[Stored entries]
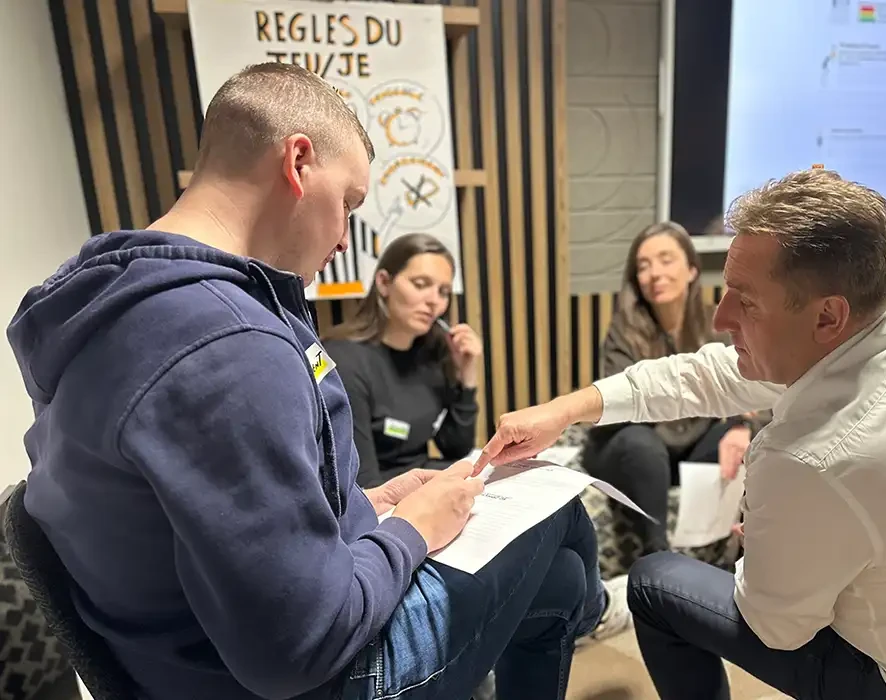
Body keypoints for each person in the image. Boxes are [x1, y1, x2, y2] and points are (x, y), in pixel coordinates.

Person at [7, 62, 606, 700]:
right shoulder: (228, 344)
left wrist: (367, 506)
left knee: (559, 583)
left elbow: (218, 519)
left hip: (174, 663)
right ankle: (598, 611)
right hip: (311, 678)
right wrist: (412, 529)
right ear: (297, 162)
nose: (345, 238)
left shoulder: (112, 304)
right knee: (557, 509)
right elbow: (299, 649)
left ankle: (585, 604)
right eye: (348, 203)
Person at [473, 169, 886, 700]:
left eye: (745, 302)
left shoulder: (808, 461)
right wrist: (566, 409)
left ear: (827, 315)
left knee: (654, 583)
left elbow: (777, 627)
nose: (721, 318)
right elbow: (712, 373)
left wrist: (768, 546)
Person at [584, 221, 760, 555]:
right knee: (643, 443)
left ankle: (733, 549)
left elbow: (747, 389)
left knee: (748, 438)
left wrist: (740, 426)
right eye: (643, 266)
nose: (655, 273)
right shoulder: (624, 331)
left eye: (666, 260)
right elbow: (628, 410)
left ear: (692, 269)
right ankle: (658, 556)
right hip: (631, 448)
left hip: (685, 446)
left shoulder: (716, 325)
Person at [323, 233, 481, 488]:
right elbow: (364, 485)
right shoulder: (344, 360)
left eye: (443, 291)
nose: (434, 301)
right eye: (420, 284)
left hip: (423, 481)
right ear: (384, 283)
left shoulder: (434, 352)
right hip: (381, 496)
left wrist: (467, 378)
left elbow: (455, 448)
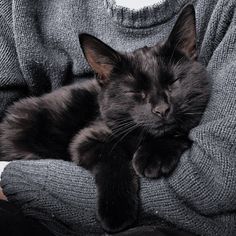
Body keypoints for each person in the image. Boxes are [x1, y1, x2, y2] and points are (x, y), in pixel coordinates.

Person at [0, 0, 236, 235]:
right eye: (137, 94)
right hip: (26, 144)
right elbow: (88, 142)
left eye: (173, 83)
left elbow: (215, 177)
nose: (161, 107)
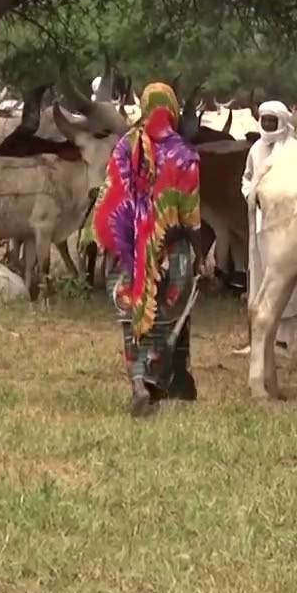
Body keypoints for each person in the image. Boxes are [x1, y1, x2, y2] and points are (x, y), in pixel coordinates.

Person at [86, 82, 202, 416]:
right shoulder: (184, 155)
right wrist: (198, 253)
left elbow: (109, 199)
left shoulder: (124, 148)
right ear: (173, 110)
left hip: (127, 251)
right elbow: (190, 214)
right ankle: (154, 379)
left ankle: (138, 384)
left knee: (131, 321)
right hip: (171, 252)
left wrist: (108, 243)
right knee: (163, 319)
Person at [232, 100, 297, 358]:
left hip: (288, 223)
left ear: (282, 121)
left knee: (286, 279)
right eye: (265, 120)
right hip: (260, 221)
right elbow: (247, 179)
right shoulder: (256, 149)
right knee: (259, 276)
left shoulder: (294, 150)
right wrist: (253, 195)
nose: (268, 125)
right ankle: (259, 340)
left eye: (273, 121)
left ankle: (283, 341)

...

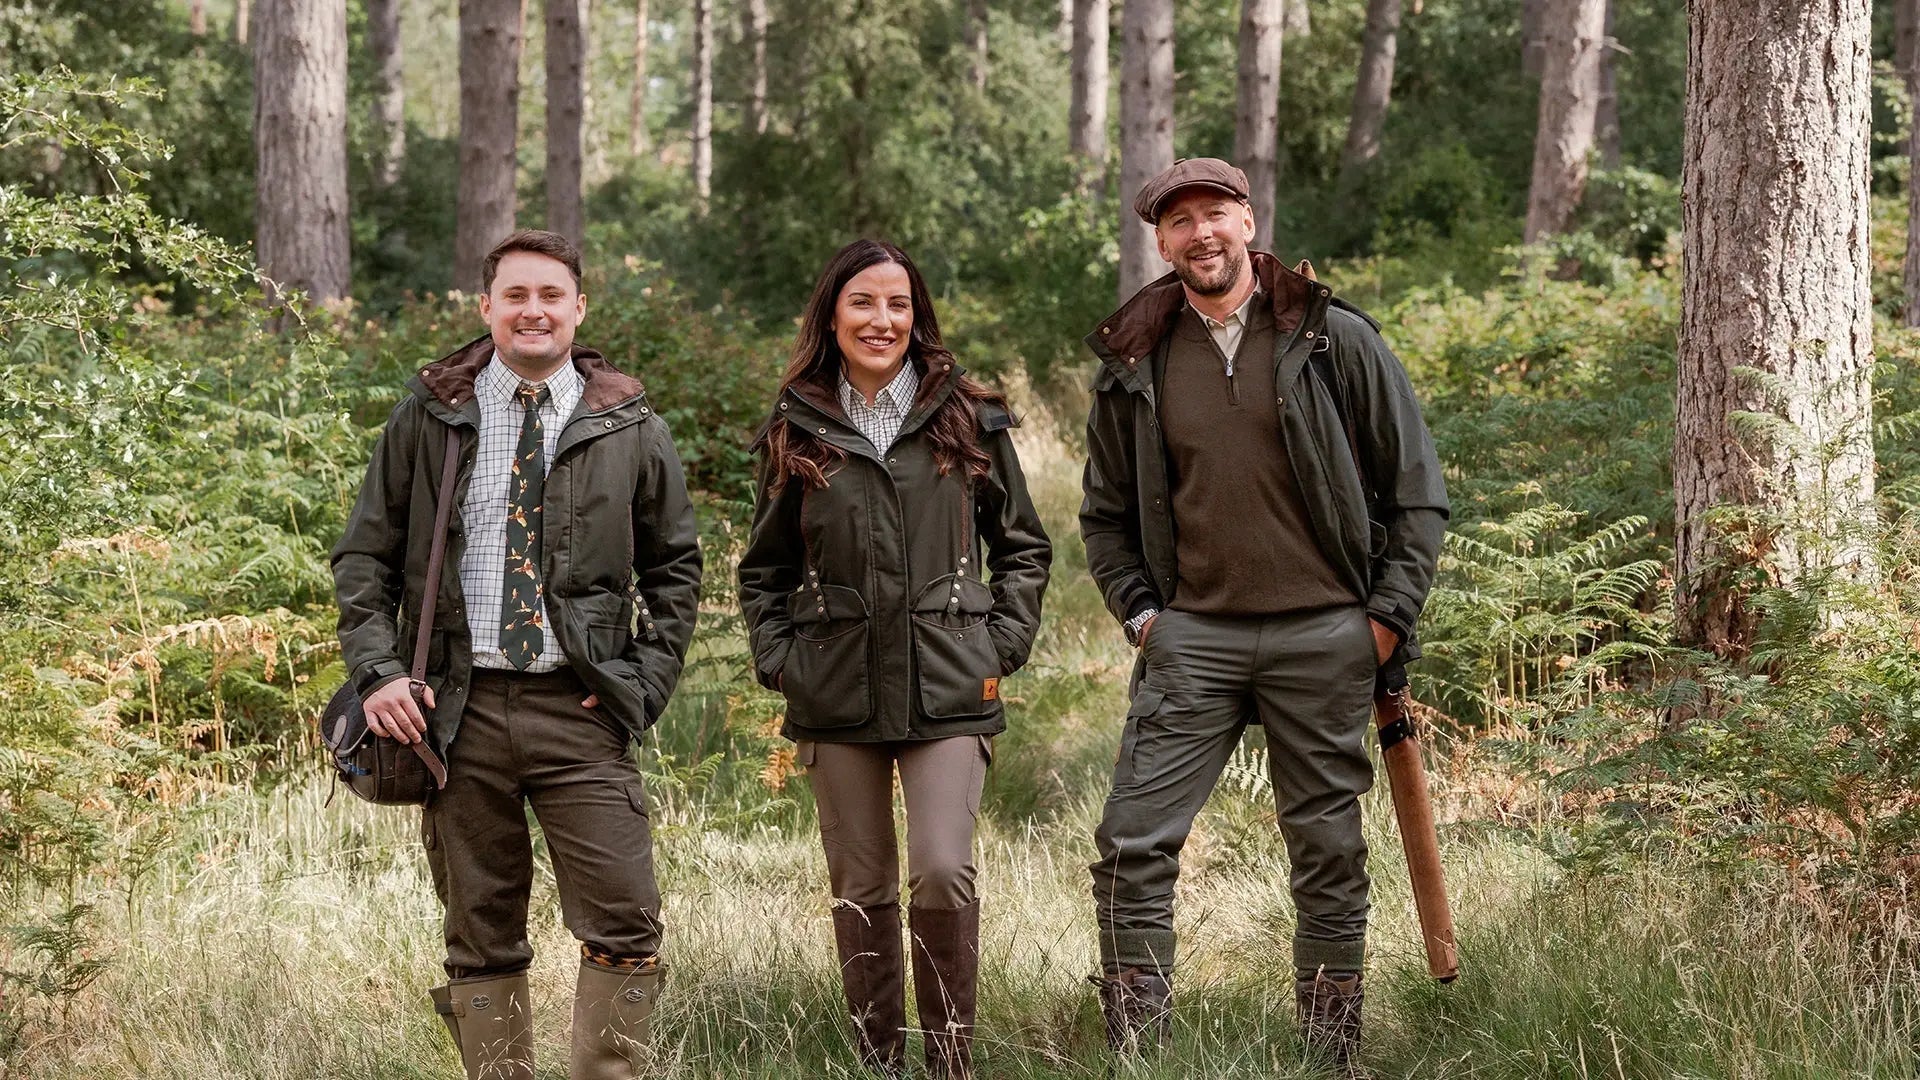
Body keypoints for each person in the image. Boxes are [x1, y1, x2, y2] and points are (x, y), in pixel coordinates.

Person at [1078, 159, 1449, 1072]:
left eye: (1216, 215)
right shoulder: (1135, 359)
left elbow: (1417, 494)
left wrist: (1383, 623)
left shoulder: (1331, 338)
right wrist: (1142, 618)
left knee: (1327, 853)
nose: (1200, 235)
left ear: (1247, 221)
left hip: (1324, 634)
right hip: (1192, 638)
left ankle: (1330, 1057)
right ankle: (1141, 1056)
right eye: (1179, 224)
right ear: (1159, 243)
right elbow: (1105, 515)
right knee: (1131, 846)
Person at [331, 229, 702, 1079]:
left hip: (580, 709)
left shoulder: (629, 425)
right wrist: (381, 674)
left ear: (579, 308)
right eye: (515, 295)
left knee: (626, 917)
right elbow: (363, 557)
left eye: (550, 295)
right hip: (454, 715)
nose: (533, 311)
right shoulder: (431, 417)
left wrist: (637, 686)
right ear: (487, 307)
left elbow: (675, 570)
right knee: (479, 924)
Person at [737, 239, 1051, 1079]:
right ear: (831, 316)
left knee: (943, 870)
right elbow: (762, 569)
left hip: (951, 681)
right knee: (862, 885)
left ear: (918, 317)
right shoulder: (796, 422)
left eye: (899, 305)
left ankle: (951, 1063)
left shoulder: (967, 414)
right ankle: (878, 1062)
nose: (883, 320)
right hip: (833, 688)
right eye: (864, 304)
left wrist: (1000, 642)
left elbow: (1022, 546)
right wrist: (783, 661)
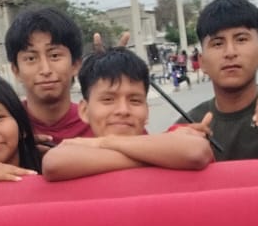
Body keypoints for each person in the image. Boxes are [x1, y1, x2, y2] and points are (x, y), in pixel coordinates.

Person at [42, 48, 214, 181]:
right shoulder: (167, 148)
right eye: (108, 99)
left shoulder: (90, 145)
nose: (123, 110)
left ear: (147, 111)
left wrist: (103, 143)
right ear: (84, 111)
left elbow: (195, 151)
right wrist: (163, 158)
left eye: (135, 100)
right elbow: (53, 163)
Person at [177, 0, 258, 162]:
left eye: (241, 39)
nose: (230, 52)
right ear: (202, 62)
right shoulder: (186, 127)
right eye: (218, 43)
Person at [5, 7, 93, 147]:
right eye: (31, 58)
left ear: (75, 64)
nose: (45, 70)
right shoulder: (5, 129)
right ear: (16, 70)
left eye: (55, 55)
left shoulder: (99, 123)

- [Problem statement] All lines above from the one containing "left hip: (288, 223)" to the one containing "left ankle: (283, 341)" must be repeated exactly, both lines included, and no others.

- [Exercise result]
left hip: (288, 223)
left ear: (282, 121)
left knee: (286, 279)
right eye: (265, 120)
right hip: (260, 221)
right elbow: (247, 179)
right shoulder: (256, 149)
right knee: (259, 276)
left shoulder: (294, 150)
right wrist: (253, 195)
nose: (268, 125)
right ankle: (259, 340)
left eye: (273, 121)
left ankle: (283, 341)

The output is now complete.